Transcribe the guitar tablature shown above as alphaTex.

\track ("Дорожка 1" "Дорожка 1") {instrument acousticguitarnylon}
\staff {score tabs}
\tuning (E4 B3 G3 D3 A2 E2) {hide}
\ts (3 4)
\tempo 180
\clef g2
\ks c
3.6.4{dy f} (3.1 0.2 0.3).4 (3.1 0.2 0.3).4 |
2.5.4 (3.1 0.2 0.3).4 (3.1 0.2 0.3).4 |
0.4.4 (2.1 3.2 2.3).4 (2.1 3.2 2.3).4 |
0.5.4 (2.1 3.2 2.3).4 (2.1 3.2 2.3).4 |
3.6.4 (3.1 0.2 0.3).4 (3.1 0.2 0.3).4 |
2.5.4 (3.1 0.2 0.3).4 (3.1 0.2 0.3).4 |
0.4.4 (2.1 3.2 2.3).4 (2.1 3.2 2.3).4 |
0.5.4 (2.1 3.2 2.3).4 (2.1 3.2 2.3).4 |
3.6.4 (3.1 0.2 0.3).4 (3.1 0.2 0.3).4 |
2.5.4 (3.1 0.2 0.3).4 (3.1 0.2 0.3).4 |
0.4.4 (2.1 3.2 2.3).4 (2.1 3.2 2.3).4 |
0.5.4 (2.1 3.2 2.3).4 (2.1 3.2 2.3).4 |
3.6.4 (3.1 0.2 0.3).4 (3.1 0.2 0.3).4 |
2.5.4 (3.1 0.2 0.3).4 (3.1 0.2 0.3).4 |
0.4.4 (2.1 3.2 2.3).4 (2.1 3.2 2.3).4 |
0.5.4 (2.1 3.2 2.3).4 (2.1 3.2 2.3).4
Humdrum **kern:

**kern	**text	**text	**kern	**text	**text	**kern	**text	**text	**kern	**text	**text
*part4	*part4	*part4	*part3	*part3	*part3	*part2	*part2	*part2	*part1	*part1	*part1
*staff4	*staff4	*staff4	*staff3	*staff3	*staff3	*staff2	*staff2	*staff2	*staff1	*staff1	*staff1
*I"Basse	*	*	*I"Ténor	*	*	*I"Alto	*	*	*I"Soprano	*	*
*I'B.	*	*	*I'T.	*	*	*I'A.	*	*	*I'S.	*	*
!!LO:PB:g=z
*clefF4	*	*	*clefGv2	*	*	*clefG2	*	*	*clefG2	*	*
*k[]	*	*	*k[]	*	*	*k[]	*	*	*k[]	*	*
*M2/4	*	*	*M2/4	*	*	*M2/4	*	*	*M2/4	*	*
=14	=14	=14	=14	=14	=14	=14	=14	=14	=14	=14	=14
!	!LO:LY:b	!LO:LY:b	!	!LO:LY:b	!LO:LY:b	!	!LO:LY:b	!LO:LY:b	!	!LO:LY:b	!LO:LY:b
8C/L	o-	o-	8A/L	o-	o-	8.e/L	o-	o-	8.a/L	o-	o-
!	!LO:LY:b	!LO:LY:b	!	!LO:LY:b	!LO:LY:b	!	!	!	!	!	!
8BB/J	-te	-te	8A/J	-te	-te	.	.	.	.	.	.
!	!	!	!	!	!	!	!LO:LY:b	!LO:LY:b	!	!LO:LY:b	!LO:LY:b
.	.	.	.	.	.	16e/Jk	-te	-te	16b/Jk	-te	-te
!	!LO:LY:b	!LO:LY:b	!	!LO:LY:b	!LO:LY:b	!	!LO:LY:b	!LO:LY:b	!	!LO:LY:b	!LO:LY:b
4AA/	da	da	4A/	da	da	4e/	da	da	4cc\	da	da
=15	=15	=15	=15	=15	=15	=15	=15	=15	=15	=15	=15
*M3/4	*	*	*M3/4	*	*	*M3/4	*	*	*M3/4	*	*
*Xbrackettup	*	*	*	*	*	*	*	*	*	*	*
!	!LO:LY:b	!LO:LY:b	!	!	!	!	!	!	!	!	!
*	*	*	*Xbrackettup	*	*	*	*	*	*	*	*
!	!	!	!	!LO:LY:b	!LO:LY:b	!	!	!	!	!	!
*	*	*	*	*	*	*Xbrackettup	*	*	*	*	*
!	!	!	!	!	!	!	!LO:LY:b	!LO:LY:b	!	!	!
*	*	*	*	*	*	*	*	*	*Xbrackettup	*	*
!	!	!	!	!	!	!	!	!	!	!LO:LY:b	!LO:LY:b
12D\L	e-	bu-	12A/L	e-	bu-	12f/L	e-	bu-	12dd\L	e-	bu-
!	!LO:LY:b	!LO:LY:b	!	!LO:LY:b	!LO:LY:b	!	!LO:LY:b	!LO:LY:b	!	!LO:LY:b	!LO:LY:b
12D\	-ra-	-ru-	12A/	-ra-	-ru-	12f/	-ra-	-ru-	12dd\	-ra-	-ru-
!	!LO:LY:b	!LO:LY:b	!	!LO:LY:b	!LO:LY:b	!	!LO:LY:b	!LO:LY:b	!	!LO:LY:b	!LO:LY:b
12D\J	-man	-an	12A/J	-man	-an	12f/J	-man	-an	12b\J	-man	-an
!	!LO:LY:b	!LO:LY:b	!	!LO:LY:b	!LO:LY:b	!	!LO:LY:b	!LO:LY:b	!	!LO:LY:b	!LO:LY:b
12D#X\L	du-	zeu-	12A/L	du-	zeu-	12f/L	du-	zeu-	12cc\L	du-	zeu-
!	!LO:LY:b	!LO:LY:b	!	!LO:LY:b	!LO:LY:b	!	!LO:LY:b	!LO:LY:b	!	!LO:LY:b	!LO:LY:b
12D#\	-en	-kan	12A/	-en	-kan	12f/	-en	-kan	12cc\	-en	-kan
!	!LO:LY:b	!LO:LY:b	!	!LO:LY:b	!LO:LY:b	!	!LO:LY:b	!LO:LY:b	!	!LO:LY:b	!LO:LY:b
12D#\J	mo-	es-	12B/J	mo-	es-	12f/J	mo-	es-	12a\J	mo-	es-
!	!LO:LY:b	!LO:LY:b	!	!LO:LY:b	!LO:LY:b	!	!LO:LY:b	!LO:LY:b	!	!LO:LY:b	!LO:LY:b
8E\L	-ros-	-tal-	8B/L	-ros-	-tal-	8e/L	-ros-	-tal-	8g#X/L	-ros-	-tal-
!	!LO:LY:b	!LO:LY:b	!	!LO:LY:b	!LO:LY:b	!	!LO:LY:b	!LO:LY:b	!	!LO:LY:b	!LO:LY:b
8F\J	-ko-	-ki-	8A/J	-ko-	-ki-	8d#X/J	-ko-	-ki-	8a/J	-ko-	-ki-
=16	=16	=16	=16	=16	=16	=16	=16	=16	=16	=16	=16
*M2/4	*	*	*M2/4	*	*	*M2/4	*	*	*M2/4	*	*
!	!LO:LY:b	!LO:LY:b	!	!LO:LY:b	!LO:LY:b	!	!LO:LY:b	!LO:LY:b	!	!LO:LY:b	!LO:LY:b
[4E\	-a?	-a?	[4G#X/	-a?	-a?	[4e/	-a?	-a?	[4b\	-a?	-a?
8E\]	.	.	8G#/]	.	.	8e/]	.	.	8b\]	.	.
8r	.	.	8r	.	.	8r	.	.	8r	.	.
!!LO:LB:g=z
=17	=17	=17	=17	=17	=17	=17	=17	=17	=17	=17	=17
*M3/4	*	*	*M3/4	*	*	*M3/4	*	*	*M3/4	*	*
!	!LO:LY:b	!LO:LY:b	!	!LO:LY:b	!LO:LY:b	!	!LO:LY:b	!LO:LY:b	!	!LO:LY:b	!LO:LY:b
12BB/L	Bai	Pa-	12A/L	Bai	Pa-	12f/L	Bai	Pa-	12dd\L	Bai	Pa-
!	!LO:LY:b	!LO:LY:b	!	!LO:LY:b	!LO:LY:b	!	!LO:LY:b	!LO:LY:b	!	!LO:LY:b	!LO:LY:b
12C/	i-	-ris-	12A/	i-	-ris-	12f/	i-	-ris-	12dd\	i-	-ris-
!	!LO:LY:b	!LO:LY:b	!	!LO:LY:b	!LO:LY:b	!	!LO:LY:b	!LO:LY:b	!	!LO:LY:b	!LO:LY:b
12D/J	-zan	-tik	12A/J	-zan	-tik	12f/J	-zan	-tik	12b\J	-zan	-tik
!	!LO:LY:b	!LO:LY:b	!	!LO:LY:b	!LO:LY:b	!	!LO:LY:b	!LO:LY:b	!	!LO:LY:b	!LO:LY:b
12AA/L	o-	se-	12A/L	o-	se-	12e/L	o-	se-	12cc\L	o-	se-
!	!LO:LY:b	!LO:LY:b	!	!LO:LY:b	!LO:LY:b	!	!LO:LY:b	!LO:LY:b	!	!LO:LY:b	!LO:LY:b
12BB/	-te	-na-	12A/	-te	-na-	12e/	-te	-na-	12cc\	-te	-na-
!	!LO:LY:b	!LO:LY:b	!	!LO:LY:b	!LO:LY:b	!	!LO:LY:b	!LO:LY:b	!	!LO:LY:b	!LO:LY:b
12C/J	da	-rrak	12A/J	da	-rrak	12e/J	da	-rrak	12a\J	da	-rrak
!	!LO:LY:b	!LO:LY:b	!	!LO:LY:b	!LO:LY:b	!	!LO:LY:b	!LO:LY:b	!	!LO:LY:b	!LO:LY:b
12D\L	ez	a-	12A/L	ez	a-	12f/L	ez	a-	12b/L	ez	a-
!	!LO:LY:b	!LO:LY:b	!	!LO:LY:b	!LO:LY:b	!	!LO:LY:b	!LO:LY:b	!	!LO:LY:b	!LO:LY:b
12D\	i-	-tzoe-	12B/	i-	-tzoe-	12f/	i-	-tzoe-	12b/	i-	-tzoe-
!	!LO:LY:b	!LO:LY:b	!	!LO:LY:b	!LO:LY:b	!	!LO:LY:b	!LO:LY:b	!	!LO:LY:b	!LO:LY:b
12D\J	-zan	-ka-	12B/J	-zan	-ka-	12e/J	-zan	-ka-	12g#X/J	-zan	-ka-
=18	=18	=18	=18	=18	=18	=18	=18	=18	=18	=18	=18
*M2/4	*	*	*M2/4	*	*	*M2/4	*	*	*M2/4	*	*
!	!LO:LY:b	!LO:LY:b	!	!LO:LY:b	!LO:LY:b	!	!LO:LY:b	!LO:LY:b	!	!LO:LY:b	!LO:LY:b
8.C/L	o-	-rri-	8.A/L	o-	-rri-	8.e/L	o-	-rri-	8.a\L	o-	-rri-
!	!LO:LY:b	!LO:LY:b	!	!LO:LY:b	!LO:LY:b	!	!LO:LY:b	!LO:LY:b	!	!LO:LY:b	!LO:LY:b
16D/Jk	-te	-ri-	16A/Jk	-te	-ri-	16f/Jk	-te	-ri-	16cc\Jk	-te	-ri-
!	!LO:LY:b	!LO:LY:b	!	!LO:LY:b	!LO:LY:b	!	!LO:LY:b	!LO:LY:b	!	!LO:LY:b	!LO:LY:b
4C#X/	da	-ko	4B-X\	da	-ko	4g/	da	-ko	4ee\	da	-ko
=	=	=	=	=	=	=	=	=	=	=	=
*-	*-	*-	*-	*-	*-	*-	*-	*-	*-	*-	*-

### Objective
Return each line from the rows above that contains the string "kern".

### Output below
Humdrum **kern:
**kern	**text	**text	**kern	**text	**text	**kern	**text	**text	**kern	**text	**text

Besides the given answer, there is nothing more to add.